I have a CSV export that I need to map to new values to in order to then import into a different system. I am using ArangoDB to create this data migration mapping.
Below is the full script used:
#!/bin/bash
execute () {
filepath=$1
prefix=$2
keyField=$3
filename=`basename "${filename%.csv}"`
collection="$prefix$filename"
filepath="/data-migration/$filepath"
# Check for "_key" column
if ! xsv headers "$1" | grep -q _key
# Add "_key" column using the keyfield provided
then
xsv select $keyField "$1" | sed -e "1s/$keyField/_key/" > "$1._key"

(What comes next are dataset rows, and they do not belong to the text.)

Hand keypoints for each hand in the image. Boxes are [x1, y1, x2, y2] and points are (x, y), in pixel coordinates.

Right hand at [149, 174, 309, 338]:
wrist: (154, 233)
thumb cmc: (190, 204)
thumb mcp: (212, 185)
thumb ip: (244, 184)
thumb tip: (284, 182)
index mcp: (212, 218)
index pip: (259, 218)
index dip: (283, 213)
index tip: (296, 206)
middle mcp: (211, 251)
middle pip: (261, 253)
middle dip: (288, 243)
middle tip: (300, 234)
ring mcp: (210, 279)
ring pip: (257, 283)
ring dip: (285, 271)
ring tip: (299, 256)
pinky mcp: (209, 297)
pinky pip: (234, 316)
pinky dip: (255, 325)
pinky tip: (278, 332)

xsv cat columns "$1" "$1._key" > "$1.cat"
mv "$1.cat" "$1"
rm "$1._key"
fi
# Import CSV into Arango Collection
docker exec arango arangoimp --collection "$collection" --type csv "$filepath" --server.password ''
}
# This single line runs the execute() above
execute 'myDirectory/myFile.csv' prefix_ OLD_ORG_ID__C
So far I've deduced the $keyField
(OLD_ORG_ID__C
) parameter passed to the execute()
function, is used in the loop of the script. This looks for $keyField
column and then migrates the values to a newly created _key
column using the XSV toolkit.
OLD_ORG_ID__C | _key
A123 -> A123
B123 -> B123
-> ## <-auto populate
Unfortunately not every row has a value for the OLD_ORG_ID__C
column and as a result the _key
for that row is also empty which then causes the import to Arango to fail.
Note: This _key
field is necessary for my AQL scripts to work properly
How can I rewrite the loop to auto-index the blank values?
then
xsv select $keyField "$1" | sed -e "1s/$keyField/_key/" > "$1._key"

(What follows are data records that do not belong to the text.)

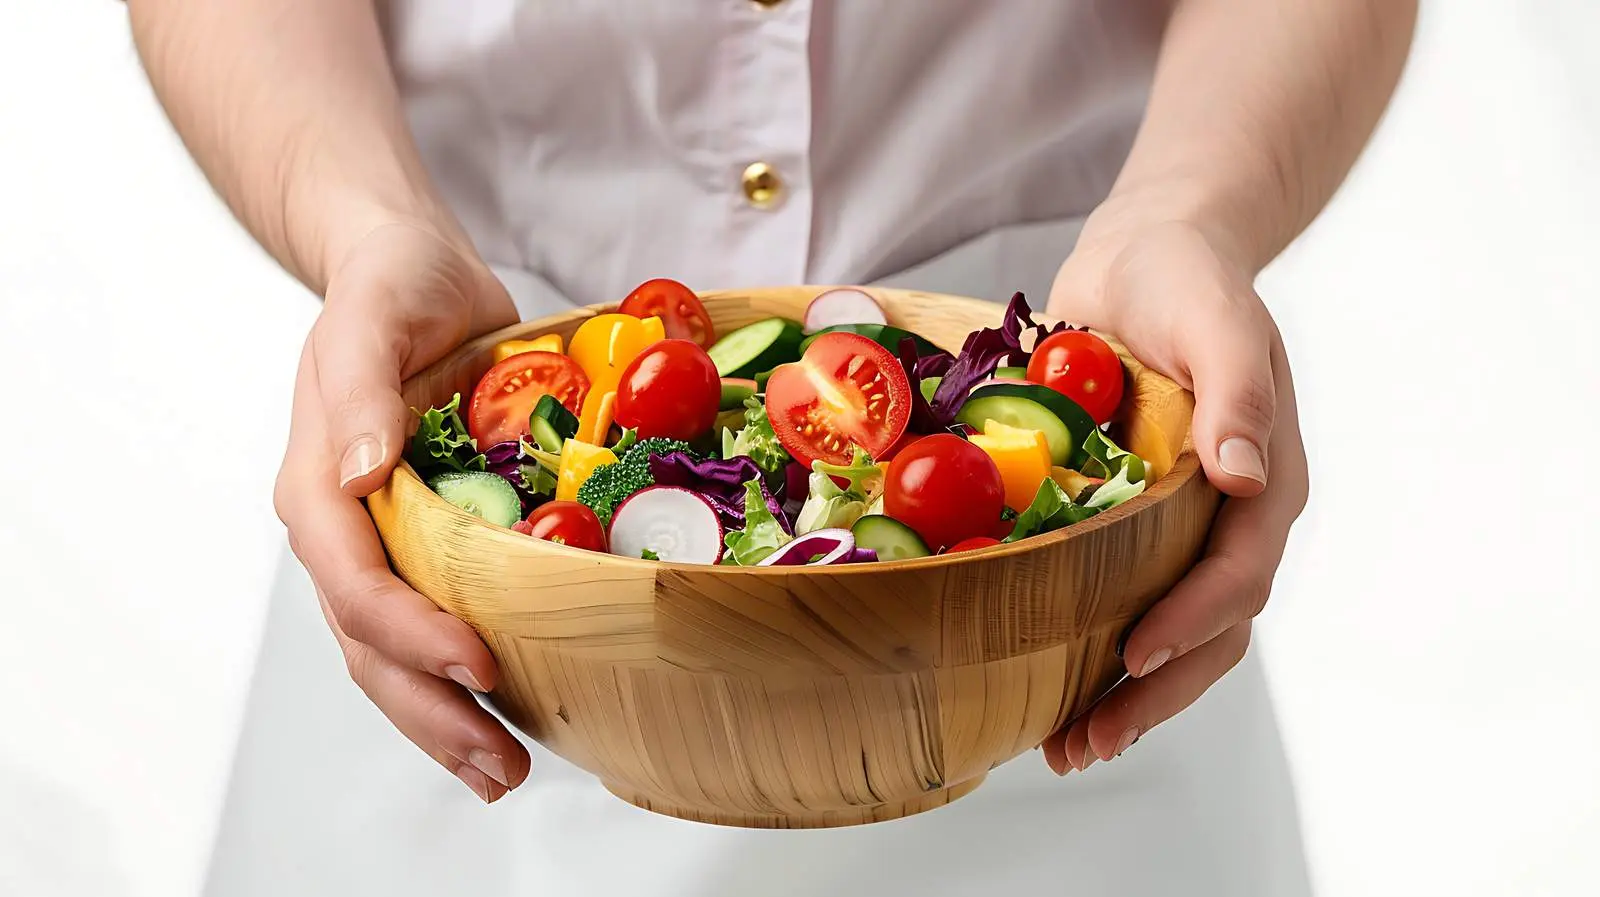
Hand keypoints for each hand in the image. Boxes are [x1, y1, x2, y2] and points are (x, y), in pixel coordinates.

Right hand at [272, 223, 528, 801]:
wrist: (414, 276)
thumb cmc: (393, 286)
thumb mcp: (376, 314)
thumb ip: (360, 388)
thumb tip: (358, 471)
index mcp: (319, 485)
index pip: (355, 581)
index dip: (410, 632)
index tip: (479, 663)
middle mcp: (345, 528)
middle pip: (372, 645)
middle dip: (432, 712)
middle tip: (499, 767)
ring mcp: (385, 544)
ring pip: (398, 655)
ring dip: (448, 719)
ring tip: (506, 773)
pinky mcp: (431, 544)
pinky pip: (439, 623)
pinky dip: (469, 679)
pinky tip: (517, 716)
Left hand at [1039, 213, 1309, 773]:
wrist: (1146, 257)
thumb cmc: (1185, 278)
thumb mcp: (1214, 317)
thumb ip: (1236, 391)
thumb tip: (1246, 477)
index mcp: (1265, 479)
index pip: (1238, 572)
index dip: (1190, 624)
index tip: (1133, 660)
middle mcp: (1229, 516)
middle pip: (1208, 631)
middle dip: (1151, 695)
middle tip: (1084, 744)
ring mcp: (1179, 526)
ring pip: (1164, 631)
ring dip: (1119, 696)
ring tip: (1063, 748)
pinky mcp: (1129, 522)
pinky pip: (1115, 596)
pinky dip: (1082, 645)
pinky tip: (1036, 684)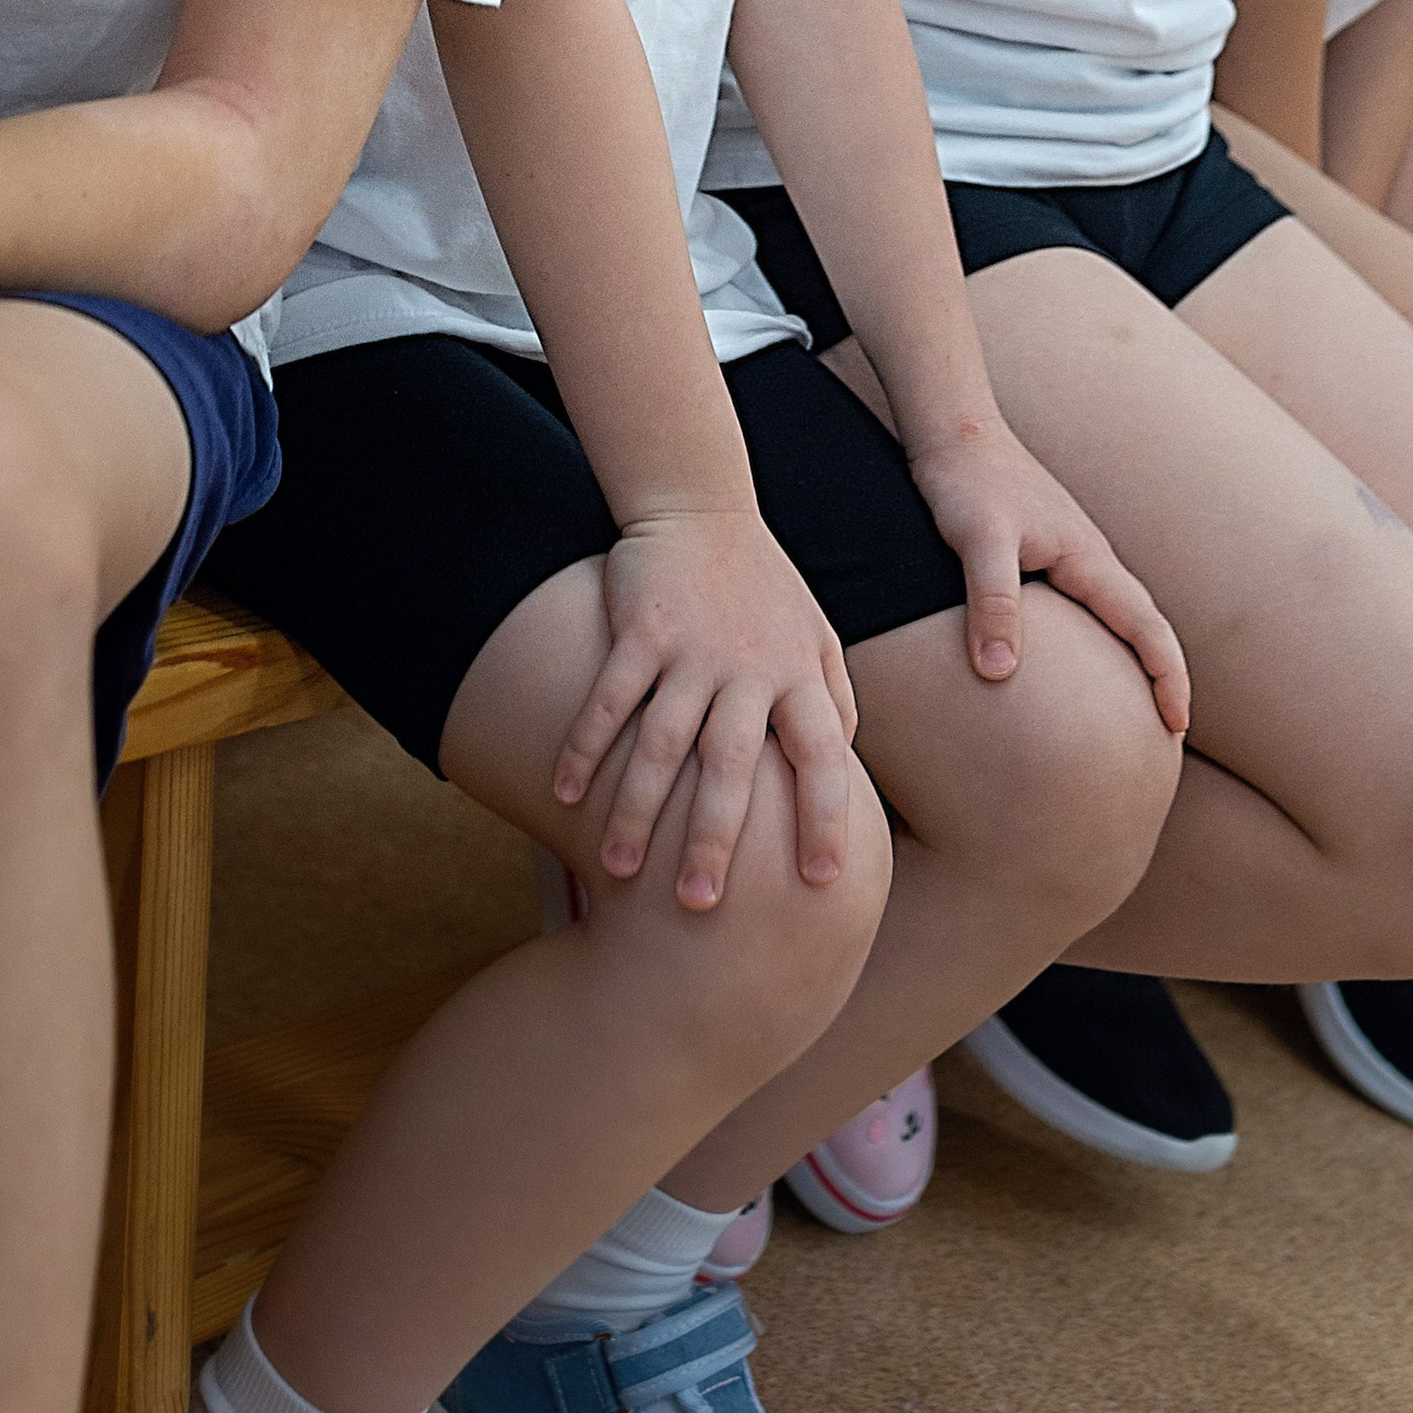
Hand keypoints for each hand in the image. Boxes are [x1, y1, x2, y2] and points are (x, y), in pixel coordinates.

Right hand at [551, 506, 859, 910]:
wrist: (701, 507)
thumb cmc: (764, 588)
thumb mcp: (816, 636)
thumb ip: (834, 700)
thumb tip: (847, 767)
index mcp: (801, 674)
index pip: (826, 755)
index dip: (827, 816)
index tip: (823, 879)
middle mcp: (751, 667)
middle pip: (733, 766)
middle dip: (715, 838)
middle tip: (699, 905)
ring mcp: (693, 649)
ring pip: (663, 743)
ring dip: (637, 810)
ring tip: (619, 872)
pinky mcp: (642, 630)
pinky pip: (610, 699)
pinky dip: (586, 747)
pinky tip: (566, 795)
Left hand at [903, 410, 1189, 733]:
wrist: (952, 428)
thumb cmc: (966, 480)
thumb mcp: (978, 540)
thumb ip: (992, 601)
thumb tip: (999, 674)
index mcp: (1087, 558)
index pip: (1146, 627)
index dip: (1169, 677)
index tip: (1178, 726)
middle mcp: (1089, 556)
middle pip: (1144, 622)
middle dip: (1165, 674)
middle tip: (1172, 730)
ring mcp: (1070, 552)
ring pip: (1118, 612)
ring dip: (1137, 656)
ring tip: (1136, 704)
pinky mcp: (1046, 549)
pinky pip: (1089, 604)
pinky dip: (1102, 637)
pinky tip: (1077, 656)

xsv cat columns "$1" "$1._key" > "$1.cat"
mv "$1.cat" "$1"
rm "$1._key"
fi
Is there a better way to solve this issue? Perhaps xsv sort
by the keyField
and then auto populate the from the blank rows to the end?

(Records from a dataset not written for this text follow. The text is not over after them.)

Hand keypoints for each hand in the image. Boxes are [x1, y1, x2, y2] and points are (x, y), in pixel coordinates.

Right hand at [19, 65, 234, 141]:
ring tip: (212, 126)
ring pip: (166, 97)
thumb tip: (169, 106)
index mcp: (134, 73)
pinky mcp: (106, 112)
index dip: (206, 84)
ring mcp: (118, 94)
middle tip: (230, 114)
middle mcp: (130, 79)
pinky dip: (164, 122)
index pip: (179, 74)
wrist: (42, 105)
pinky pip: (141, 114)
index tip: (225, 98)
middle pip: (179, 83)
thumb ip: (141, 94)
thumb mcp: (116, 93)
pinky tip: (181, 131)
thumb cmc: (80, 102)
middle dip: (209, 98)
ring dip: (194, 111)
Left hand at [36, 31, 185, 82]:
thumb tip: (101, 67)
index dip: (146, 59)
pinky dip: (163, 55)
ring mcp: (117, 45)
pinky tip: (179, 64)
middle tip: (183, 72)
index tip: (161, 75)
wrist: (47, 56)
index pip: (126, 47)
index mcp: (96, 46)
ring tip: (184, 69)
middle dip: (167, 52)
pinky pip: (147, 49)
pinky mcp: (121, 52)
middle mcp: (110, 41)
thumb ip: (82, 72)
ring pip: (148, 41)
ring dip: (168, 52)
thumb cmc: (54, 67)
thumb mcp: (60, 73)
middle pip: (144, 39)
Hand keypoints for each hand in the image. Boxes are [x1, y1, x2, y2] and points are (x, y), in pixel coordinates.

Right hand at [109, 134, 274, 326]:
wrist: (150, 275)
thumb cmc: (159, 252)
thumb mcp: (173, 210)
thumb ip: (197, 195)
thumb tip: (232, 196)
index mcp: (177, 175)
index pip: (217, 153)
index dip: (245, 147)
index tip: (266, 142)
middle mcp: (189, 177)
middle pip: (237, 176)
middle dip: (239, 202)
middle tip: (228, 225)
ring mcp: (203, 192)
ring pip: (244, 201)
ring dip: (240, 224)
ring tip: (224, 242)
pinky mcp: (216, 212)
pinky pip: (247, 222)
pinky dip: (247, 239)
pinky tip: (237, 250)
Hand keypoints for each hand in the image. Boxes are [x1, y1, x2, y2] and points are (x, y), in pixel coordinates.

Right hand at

UPDATE: Per the comments/answer I tried something along these lines but so far still not working
#!/bin/bash
execute () {
filepath=$1
prefix=$2
keyField=$3
filename=`basename "${filename%.csv}"`
collection="$prefix$filename"
filepath="/data-migration/$filepath"
# Check for "_key" column
if ! xsv headers "$1" | grep -q _key
# Add "_key" column using the keyfield provided
then
awk -F, 'NR==1 { for(i=1; i<=NF;++i) if ($i == "'$keyField'") field=i; print; next }
$field == "" { $field = "_generated_" ++n }1' $1 > $1-test.csv
fi
}
# import a single collection if needed
execute 'agas/Account.csv' agas_ OLD_ORG_ID__C
This creates a Account-test.csv file but unfortunately it does not have the "_key" column or and changes to the OLD_ORG_ID__C
values. Preferably I would only want to see the "_key" values populated with auto-numbered values when OLD_ORG_ID__C
is blank, otherwise they should copy the provided value.